__Directions for this task__:
Wherever the word "development" appears in a line of the data, that line should be copied.

════════════════════

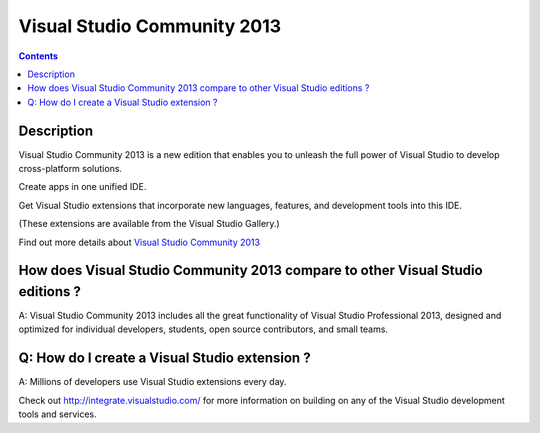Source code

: ﻿

.. index::
   pair: Visual Studio Community ; 2013
   
   

.. _visual_studio_community_2013:

==================================================
Visual Studio Community 2013
==================================================

.. seealso::

   - http://integrate.visualstudio.com/
   

.. contents::
   :depth: 3

Description
============

Visual Studio Community 2013 is a new edition that enables you to unleash the 
full power of Visual Studio to develop cross-platform solutions. 

Create apps in one unified IDE. 

Get Visual Studio extensions that incorporate new languages, features, and 
development tools into this IDE. 

(These extensions are available from the Visual Studio Gallery.) 

Find out more details about `Visual Studio Community 2013`_ 



.. _`Visual Studio Community 2013`:  http://www.visualstudio.com/products/visual-studio-community-vs



How does Visual Studio Community 2013 compare to other Visual Studio editions ?
================================================================================

A: Visual Studio Community 2013 includes all the great functionality of Visual 
Studio Professional 2013, designed and optimized for individual developers, 
students, open source contributors, and small teams.

Q: How do I create a Visual Studio extension ?
===============================================

A: Millions of developers use Visual Studio extensions every day. 

Check out http://integrate.visualstudio.com/ for more information on building 
on any of the Visual Studio development tools and services.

════════════════════

__Reply to the task__:
development tools into this IDE. 
on any of the Visual Studio development tools and services.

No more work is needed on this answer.